PROBLEM 1:
List every U.S. president named in the passage on entertainment after national crises.
PROBLEM 2:
Reproduce the part of the passage on entertainment after national crises between "Entertainment, of course, existed" and "the first attack.)", inclusive.
PROBLEM 3:
According to the passage on entertainment after national crises, for how long did Major League Baseball suspend play after the Sept. 11 attacks?

SELECTED TEXT:
::::

On March 30, 1981, the day John Hinckley attempted to assassinate President Ronald Reagan, NCAA basketball officials wrestled with whether or not to go ahead with that night's championship game in Philadelphia. (The Oscars had already been postponed until the following night.) After the president's surgeon reported his patient was on the road to recovery, the game went forward. Still, commentator Dick Enberg expressed the reservations of many during the broadcast: "I had hoped the game would be postponed 24 hours." Only later, when a note from the president himself was released, did the decision seem appropriate. "All in all," Reagan scribbled from his hospital bed, quoting W.C. Fields, "I'd rather be in Philadelphia."

But in November 1963, the call was not so successful. After the assassination of President John Kennedy, NFL commissioner Pete Rozelle consulted with White House Press Secretary Pierre Salinger and made the widely criticized decision to resume his teams' schedules on the Sunday following the Friday of the president's murder. Players hung their heads and the crowds who showed up were dispirited. It was a decision Rozelle regretted for the rest of his life.

Historically, Major League Baseball has avoided any similar public relations snafus. Aside from suspending play for the 72 hours following the Sept. 11 attacks, its only other nonstrike stoppages occurred the day following the Allied invasion of Normandy in 1944 and the day after the death of President Warren Harding in August 1923. (I'm assuming he was a huge baseball fan.)

Overall, sports have been accepted earlier in the aftermath of a crisis than have late-night comedy shows. In the current emergency, Bill Maher has paid the price of lost sponsorship for speaking too irreverently too early about the U.S. military. The other late-night shows waited as long as 10 days before cautiously returning to air. During the Vietnam War, Johnny Carson never once mentioned the war--would've been too upsetting for an audience looking for escape, I'm assuming. The highly rated "Smothers Brothers Comedy Hour," on the other hand, was canceled by CBS after they took on the subject of the Vietnam War too aggressively.

Entertainment, of course, existed before the advent of film and television. In 1917, after the Bolshevik Revolution, many of America's libraries purged themselves of books considered sympathetic to Marxism. In 1901, anarchist Leon Csolgolz shot President William McKinley outside the Temple of Music at Buffalo's Pan-American Exposition (essentially a World's Fair, the megaentertainment of its day). Though the event very well might have been suspended or cancelled, that actually wasn't deemed appropriate. In fact, the public's morbid curiosity only expanded turnout through the fair's closing day eight weeks later. (On Sept. 11, almost all of America's theme parks closed within hours of the first attack.)

::::

Saved entries
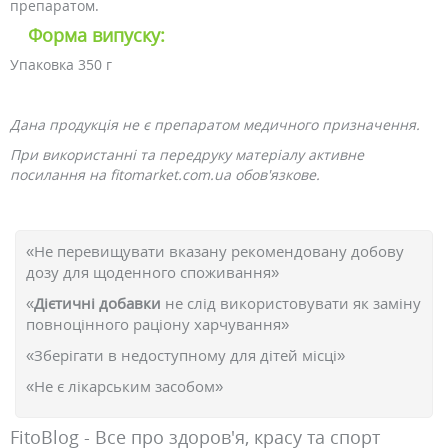
препаратом.
Форма випуску:
Упаковка 350 г
Дана продукція не є препаратом медичного призначення.
При використанні та передруку матеріалу активне
посилання на fitomarket.com.ua обов'язкове.
«Не перевищувати вказану рекомендовану добову
дозу для щоденного споживання»
«
Дієтичні добавки
не слід використовувати як заміну
повноцінного раціону харчування»
«Зберігати в недоступному для дітей місці»
«Не є лікарським засобом»
FitoBlog - Все про здоров'я, красу та спорт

::::

EXPECTED ANSWER 1:
Ronald Reagan, John Kennedy, Warren Harding, William McKinley

EXPECTED ANSWER 2:
Entertainment, of course, existed before the advent of film and television. In 1917, after the Bolshevik Revolution, many of America's libraries purged themselves of books considered sympathetic to Marxism. In 1901, anarchist Leon Csolgolz shot President William McKinley outside the Temple of Music at Buffalo's Pan-American Exposition (essentially a World's Fair, the megaentertainment of its day). Though the event very well might have been suspended or cancelled, that actually wasn't deemed appropriate. In fact, the public's morbid curiosity only expanded turnout through the fair's closing day eight weeks later. (On Sept. 11, almost all of America's theme parks closed within hours of the first attack.)

EXPECTED ANSWER 3:
72 hours